To conduct the mission threat analysis, CROWS merged with the group led by Col. Mike Clark, USAF, program director, Global Combat Support System-Air Force. “We took our Mission Threat Analysis team and merged it with Col. Clark’s team on 1647 so that the people actually looking at the platforms, looked at the platforms,” Bradley noted. “We looked at those systems in two ways. First, was a tabletop assessment of what assessments have been done to date and what vulnerabilities were found, and then working a little deeper with the 46th Test Squadron to look at how do we make changes to the systems so that they're more protected. And the thing that people have to realize is not everything is a material solution. We may have a non-material solution that overcomes that cyber vulnerability, so we are looking at both material and non-material solutions.”

As part of that mission threat analysis, Bradley wanted to make sure the CROWS cybersecurity efforts in the field were aligned with what is being taught at Air University. “We have an effort ongoing to look at that and how we make sure that we're doing the right thing,” he adds.

In addition to making sure weapons systems maintain effectiveness despite cyber attacks, confirming that systems are securely designed and applying cyber-related information technology security management, CROWS is standardizing cyber security in the acquisition process across the Air Force, which includes the development of an acquisition guidebook that standardized cyber-related language for contract evaluations. “I wanted to have standard acquisition language, standard cyber language,” Bradley said. “We worked closely with industry and then we took the guidebook and we distilled it down to eight, nine pages.”

That document went to the Air Force’s four center commanders in the Space and Missile Center (SMC), Nuclear Weapons Center, Lifecycle Management Center (LMC) and the Rapid Capabilities Office. The leaders all signed off on the document and directed their respective organizations to use the language in acquisition, including in statements of work, sections L and M in a request for proposal, and in sources sought notices and synopsis specifications. “So, we when we bake in cyber resiliency in a new program, we are all doing it in a similar fashion,” Bradley observed. “That's a big deal to me.”

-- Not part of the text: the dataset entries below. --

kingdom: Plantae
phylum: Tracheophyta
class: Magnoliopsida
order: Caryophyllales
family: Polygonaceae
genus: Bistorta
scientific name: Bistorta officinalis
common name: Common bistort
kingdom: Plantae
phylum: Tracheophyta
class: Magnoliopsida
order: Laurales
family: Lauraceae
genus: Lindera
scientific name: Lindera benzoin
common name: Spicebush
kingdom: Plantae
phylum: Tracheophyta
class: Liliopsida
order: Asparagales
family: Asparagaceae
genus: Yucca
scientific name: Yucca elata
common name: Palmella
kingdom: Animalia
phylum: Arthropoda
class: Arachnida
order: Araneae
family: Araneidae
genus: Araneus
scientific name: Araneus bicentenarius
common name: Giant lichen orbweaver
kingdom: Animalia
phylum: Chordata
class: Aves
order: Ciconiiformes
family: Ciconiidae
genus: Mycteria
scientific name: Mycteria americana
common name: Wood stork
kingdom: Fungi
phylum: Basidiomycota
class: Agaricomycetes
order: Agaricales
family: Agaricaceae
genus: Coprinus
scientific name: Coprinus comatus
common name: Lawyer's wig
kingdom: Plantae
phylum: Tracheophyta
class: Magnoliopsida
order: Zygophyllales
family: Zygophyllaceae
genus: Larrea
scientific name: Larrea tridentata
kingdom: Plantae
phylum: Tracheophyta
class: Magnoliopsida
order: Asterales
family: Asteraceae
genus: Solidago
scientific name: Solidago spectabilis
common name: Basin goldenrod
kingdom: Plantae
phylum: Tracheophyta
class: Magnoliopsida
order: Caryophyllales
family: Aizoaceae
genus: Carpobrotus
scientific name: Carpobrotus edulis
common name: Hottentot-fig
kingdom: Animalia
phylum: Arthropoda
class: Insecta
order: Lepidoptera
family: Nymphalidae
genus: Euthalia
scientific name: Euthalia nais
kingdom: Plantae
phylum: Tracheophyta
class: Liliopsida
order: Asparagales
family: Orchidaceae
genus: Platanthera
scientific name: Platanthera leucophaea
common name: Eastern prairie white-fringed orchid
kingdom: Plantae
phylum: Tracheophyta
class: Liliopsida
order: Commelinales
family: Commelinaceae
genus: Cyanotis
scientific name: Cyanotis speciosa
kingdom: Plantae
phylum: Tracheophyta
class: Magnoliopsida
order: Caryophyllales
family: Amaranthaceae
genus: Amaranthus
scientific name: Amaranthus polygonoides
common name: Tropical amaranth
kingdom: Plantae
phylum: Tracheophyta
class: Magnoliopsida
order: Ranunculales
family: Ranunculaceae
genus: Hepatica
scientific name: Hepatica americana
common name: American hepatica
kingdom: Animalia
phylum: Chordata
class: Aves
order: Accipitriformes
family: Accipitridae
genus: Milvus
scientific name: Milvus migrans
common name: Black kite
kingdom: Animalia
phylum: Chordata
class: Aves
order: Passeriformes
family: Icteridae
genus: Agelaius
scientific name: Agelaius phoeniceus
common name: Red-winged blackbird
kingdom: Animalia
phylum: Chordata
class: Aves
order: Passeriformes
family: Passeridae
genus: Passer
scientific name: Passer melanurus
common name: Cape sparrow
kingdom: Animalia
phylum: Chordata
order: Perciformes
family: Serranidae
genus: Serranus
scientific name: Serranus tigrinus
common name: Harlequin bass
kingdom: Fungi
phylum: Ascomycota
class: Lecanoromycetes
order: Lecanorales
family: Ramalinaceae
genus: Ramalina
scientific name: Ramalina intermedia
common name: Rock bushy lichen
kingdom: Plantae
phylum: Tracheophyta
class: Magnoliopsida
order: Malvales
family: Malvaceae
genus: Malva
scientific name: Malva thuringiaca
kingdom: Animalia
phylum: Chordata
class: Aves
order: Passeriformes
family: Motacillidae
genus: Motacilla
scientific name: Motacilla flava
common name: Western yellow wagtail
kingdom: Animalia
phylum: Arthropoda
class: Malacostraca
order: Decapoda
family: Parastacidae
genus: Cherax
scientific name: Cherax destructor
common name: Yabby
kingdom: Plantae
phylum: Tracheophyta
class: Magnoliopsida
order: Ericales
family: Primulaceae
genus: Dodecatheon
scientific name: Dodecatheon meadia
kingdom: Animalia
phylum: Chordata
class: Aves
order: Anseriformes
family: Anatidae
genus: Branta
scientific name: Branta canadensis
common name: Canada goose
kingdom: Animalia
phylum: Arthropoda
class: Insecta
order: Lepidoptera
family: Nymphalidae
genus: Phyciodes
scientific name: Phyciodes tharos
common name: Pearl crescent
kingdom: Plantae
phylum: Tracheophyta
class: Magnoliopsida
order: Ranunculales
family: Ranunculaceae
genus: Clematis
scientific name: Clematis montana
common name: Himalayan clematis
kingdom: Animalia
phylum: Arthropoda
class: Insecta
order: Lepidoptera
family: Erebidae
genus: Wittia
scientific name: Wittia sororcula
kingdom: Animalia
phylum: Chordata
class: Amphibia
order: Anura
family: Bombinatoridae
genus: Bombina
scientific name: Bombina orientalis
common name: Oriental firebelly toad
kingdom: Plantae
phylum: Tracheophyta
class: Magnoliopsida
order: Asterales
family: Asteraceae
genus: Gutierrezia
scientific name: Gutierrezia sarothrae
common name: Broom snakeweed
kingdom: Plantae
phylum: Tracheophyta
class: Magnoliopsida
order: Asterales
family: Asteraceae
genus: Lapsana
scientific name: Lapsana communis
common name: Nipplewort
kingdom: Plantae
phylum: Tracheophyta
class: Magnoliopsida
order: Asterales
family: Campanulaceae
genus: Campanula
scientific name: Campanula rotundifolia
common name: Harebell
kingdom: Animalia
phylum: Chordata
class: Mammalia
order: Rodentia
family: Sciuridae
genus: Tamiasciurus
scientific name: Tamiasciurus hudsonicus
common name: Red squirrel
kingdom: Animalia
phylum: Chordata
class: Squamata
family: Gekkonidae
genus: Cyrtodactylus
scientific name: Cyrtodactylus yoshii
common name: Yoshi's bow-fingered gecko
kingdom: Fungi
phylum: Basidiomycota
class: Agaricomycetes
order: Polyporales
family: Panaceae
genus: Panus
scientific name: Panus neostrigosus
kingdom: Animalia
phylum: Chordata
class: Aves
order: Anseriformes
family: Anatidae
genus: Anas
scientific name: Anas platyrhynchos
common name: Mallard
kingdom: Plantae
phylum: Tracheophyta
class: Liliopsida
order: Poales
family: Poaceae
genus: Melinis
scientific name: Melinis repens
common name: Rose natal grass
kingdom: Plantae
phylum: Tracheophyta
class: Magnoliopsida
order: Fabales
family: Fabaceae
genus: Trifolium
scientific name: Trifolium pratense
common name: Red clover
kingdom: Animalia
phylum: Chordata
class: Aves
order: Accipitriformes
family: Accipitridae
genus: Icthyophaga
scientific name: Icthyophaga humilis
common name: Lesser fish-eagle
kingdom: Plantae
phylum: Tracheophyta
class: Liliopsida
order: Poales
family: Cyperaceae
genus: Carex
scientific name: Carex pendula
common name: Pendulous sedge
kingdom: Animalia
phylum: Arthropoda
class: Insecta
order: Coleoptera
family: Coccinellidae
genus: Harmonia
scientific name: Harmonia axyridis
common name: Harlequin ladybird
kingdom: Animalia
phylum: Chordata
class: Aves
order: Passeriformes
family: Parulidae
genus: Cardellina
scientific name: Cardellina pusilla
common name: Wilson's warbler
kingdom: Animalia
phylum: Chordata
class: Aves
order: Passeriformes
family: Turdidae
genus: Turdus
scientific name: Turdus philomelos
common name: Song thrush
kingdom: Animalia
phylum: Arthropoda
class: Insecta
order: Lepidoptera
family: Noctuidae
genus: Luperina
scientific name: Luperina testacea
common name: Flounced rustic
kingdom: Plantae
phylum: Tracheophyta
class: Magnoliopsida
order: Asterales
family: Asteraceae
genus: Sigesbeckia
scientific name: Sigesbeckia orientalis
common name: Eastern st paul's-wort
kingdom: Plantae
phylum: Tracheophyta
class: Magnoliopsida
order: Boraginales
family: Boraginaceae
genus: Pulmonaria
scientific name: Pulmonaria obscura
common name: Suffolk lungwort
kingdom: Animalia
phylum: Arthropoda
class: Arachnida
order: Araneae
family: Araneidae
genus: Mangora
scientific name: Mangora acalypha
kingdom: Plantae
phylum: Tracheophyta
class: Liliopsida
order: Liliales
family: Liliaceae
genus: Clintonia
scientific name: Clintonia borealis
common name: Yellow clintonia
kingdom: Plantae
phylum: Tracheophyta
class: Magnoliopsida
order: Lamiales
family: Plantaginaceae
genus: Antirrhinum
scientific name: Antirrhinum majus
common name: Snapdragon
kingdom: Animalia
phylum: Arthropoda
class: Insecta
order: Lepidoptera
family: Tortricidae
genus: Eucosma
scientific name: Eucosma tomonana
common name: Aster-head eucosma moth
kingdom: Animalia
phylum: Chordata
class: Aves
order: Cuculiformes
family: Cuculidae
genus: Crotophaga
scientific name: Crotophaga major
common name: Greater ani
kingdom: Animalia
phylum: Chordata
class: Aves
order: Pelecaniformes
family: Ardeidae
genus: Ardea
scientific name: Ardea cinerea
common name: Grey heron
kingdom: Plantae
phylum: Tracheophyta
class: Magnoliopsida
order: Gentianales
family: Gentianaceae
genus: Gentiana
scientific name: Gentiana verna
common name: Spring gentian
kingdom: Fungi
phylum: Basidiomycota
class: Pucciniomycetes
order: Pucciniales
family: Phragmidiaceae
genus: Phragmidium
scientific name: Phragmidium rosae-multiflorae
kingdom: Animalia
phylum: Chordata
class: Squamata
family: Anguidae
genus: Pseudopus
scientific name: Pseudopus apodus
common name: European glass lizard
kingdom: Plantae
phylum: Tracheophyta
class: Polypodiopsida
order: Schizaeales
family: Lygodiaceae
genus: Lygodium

CROWS also develops cyber security solutions, on the research, development, testing and evaluation (RDT&E) side of things. “The other thing we're doing is that I have a team that does mitigations,” Bradley continued. “We're involved in a lot of different cyber mitigations right now. And as we identify a mitigation solution, … I want to see a connection with the Program Executive Offices (PEOs). So, I'll do the nonrecurring engineering, and they'll pick up the recurring engineering and field the solution.”

Another key priority for CROWS is to embed cyber personnel, called cyber-focused teams (CFTs), within each Air Force PEO. As programs modernize through sustainment, the CFTs will add cyber resiliency and awareness to the programs. Moreover, the organization is pursuing key cyber resiliency-related training efforts to increase the cyber awareness and cyber posture of airmen. Here, CROWS works closely with the Air University and the Air Force Institute of Technology. For example, because cross training has been mandated for maintainers, “all 135,000 maintainers in the Air Force will take some form of cyber training that we've developed,” he noted.

The director emphasized that CROWS will continue to work closely with the SMC even though the center is now a command in the new U.S. Space Force. “We have had a productive working relationship with the Space and Missile Center and look forward to continuing our collaboration with them to advance our mutual cyber resiliency and acquisition related efforts,” Bradley said.

“And at the end of the day, if I do nothing else, I need to provide increased capability to the warfighter.”